Which would you put on? 

FWIW, I have Campy SR 11 on my DOGMA 65.1 Think2. I've also confirmed that any of my campy 11 wheels work well with the DI2 stuff.

Anyway, Campy SR11 or DI2?


----------



## MMsRepBike (Apr 1, 2014)

I'd go with Di2. Your SR11 is outdated now and mechanical to boot. The sort of thing that would belong on a previous generation bike. The new SR11 would probably be at home though.


----------



## spdntrxi (Jul 25, 2013)

As much as I think Italian should go on Italian... I'd put Di2 on that F8


----------



## Trek_5200 (Apr 21, 2013)

TIAGRA...

just kidding, my answer is always the same ultegra 6800.


----------



## Trek_5200 (Apr 21, 2013)

spdntrxi said:


> As much as I think Italian should go on Italian... I'd put Di2 on that F8



Regardless of merits, I don't consider Pinarello italian in the same vein as say Colnago or Passoni. I'd get what feels right and lets you enjoy the bike. The italian is only in the name.


----------



## Cinelli 82220 (Dec 2, 2010)

Campagnolo or Shimano doesn't matter as long as it's a compact.


----------



## Trek_5200 (Apr 21, 2013)

Cinelli 82220 said:


> Campagnolo or Shimano doesn't matter as long as it's a compact.

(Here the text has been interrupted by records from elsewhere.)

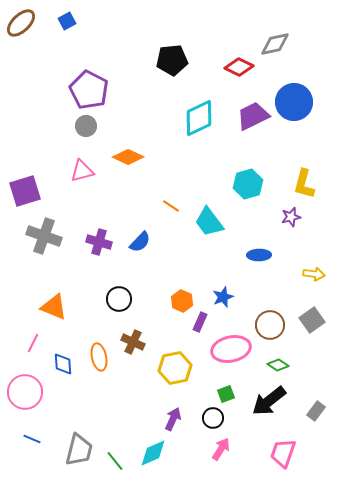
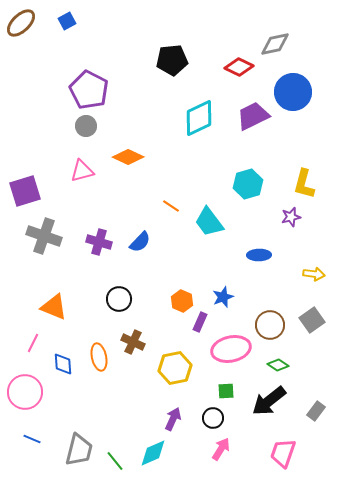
blue circle at (294, 102): moved 1 px left, 10 px up
green square at (226, 394): moved 3 px up; rotated 18 degrees clockwise
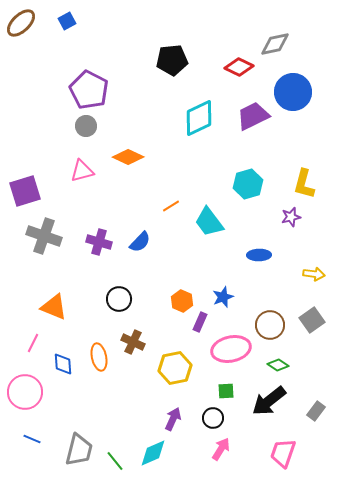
orange line at (171, 206): rotated 66 degrees counterclockwise
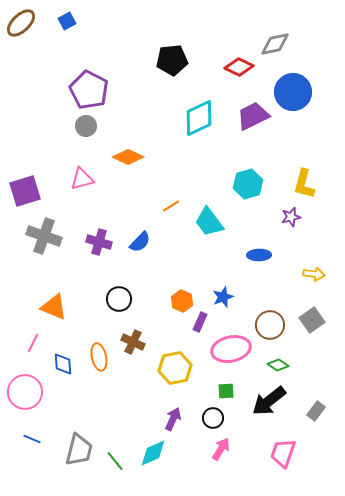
pink triangle at (82, 171): moved 8 px down
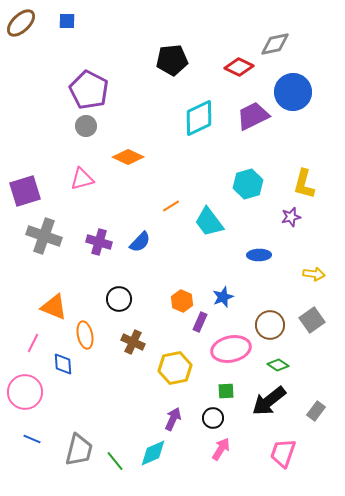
blue square at (67, 21): rotated 30 degrees clockwise
orange ellipse at (99, 357): moved 14 px left, 22 px up
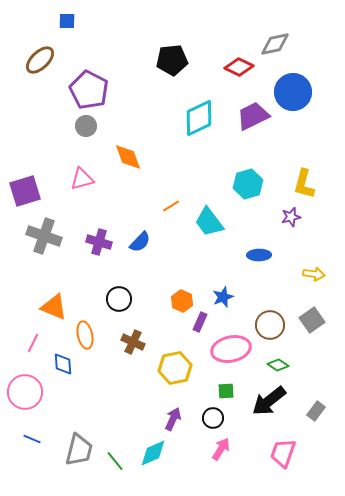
brown ellipse at (21, 23): moved 19 px right, 37 px down
orange diamond at (128, 157): rotated 44 degrees clockwise
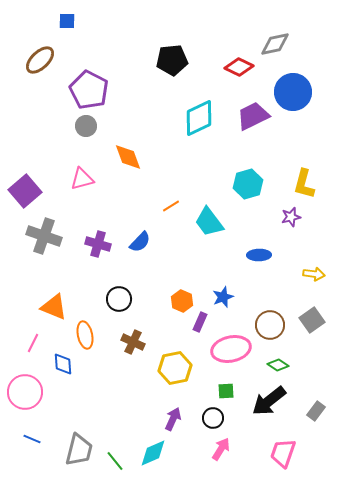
purple square at (25, 191): rotated 24 degrees counterclockwise
purple cross at (99, 242): moved 1 px left, 2 px down
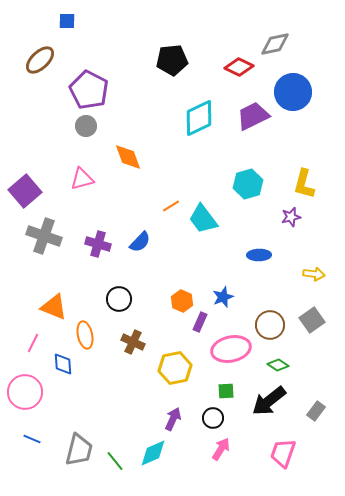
cyan trapezoid at (209, 222): moved 6 px left, 3 px up
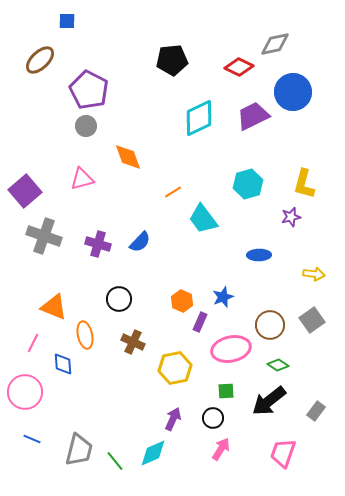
orange line at (171, 206): moved 2 px right, 14 px up
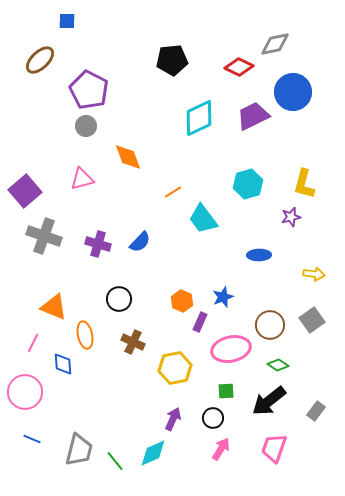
pink trapezoid at (283, 453): moved 9 px left, 5 px up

Especially, if you are weak on the climbs. But seriously if you need the gear ratios, at least try to go mid-compact, it's far more aesthetic.


----------



## antihero77 (Jul 26, 2011)

see personally with the 11sp group sets and the fact that u can get a wide cassette 11-32 there is no need in my eyes for a compact ring anymore. I would go shimano ultegra 6800 and if u want to be a weight weenie get a dura ace crank.


----------



## antihero77 (Jul 26, 2011)

let us know what u think of the f8 im thinking of getting one myself


----------